→ EXERCISE REQUIREMENTS
If a line in the data below contains the word "analysis", copy it out.

Collection entries:
== == ==

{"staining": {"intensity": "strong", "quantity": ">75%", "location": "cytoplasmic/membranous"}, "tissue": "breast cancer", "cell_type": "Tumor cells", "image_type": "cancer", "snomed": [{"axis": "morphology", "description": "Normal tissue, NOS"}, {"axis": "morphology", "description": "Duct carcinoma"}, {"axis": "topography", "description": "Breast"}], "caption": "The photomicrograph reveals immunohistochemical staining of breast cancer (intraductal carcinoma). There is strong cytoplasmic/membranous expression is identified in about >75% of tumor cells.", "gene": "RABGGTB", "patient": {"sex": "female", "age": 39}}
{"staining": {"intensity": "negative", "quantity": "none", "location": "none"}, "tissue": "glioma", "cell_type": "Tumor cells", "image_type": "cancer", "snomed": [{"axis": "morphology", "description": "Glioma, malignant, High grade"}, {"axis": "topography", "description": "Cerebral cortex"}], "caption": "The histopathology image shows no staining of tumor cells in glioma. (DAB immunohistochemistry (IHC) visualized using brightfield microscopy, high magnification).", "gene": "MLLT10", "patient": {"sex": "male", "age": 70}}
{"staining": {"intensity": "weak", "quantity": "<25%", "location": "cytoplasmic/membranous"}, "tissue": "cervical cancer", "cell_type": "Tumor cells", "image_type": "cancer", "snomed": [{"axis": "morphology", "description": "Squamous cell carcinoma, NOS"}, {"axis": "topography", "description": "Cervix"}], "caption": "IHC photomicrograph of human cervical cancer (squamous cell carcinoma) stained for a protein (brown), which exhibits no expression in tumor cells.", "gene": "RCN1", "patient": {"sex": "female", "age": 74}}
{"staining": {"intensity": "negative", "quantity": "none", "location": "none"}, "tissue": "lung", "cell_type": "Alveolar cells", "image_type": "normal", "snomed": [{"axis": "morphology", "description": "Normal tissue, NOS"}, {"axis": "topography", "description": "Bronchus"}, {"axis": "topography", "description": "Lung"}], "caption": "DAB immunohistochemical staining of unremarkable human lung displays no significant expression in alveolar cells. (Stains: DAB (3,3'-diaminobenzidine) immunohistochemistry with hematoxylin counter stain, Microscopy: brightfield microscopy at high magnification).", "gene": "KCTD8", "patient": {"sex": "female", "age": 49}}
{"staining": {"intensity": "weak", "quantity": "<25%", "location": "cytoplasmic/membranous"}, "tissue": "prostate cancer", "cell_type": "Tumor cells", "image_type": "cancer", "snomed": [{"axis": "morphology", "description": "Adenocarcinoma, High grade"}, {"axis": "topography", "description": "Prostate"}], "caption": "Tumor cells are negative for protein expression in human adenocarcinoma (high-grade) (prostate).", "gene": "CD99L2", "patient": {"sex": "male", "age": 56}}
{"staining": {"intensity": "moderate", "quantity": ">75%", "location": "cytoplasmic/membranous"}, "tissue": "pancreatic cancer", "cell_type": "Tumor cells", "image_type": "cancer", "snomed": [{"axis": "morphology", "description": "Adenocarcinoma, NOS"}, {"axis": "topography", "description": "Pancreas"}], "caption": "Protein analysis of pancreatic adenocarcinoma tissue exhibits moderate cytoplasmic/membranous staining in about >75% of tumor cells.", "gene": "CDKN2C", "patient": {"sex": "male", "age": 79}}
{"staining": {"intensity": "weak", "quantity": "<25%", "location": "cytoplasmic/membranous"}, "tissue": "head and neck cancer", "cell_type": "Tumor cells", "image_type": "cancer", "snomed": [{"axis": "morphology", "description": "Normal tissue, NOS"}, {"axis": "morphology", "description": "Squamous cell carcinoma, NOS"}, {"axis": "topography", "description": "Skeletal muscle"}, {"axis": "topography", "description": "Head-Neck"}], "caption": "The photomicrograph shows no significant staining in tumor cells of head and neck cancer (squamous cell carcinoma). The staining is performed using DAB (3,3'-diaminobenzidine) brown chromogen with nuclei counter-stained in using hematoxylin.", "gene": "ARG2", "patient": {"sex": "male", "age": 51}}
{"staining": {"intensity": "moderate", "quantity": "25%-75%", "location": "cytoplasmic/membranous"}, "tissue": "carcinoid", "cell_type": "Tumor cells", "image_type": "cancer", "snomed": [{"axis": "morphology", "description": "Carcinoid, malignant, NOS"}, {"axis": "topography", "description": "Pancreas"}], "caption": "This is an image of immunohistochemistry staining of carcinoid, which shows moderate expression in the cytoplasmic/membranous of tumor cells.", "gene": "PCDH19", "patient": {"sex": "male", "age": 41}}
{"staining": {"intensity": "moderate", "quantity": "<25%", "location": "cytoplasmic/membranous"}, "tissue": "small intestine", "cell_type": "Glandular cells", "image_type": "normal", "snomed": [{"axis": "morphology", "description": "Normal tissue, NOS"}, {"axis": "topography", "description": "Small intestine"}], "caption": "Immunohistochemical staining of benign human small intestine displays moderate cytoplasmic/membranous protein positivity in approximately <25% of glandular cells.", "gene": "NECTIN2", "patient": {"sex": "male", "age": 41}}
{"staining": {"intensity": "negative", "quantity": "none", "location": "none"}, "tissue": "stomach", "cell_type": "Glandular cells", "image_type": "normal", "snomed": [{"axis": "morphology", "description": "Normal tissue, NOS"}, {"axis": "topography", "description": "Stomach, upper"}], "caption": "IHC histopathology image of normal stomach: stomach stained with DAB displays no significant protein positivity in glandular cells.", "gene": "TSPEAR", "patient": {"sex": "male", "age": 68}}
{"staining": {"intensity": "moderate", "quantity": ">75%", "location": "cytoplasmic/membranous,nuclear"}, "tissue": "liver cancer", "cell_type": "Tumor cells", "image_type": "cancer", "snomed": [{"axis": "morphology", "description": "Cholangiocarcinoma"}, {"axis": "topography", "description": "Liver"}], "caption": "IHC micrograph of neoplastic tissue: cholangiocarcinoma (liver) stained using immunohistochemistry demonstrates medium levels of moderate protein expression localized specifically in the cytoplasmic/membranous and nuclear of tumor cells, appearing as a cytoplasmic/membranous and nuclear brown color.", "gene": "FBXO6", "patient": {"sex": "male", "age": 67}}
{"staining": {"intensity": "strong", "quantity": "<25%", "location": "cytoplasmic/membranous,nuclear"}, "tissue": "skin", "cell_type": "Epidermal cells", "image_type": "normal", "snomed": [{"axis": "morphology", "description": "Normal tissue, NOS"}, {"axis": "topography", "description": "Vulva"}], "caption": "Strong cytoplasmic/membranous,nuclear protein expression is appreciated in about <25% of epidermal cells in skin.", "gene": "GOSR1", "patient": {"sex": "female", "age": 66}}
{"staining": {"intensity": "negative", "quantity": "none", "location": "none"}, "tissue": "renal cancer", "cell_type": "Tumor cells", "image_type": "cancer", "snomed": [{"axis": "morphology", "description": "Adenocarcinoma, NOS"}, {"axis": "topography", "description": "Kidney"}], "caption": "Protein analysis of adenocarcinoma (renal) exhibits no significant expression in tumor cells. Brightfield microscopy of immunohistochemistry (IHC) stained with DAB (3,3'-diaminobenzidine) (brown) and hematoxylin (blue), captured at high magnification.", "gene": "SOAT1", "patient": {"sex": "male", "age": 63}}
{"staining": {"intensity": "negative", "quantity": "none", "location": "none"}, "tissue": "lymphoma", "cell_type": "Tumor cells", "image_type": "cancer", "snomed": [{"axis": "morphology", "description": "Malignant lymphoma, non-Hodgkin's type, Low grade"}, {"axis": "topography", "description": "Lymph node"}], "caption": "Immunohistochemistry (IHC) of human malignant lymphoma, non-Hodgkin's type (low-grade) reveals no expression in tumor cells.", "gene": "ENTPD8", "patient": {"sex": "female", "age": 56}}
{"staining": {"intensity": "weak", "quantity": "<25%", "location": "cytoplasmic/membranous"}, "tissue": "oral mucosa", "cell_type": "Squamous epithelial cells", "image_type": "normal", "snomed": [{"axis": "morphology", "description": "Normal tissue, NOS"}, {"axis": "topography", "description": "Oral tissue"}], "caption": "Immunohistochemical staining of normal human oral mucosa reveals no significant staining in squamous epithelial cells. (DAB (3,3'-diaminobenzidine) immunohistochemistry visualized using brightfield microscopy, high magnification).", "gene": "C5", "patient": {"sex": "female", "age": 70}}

== == ==

→ ANSWER SPACE
{"staining": {"intensity": "moderate", "quantity": ">75%", "location": "cytoplasmic/membranous"}, "tissue": "pancreatic cancer", "cell_type": "Tumor cells", "image_type": "cancer", "snomed": [{"axis": "morphology", "description": "Adenocarcinoma, NOS"}, {"axis": "topography", "description": "Pancreas"}], "caption": "Protein analysis of pancreatic adenocarcinoma tissue exhibits moderate cytoplasmic/membranous staining in about >75% of tumor cells.", "gene": "CDKN2C", "patient": {"sex": "male", "age": 79}}
{"staining": {"intensity": "negative", "quantity": "none", "location": "none"}, "tissue": "renal cancer", "cell_type": "Tumor cells", "image_type": "cancer", "snomed": [{"axis": "morphology", "description": "Adenocarcinoma, NOS"}, {"axis": "topography", "description": "Kidney"}], "caption": "Protein analysis of adenocarcinoma (renal) exhibits no significant expression in tumor cells. Brightfield microscopy of immunohistochemistry (IHC) stained with DAB (3,3'-diaminobenzidine) (brown) and hematoxylin (blue), captured at high magnification.", "gene": "SOAT1", "patient": {"sex": "male", "age": 63}}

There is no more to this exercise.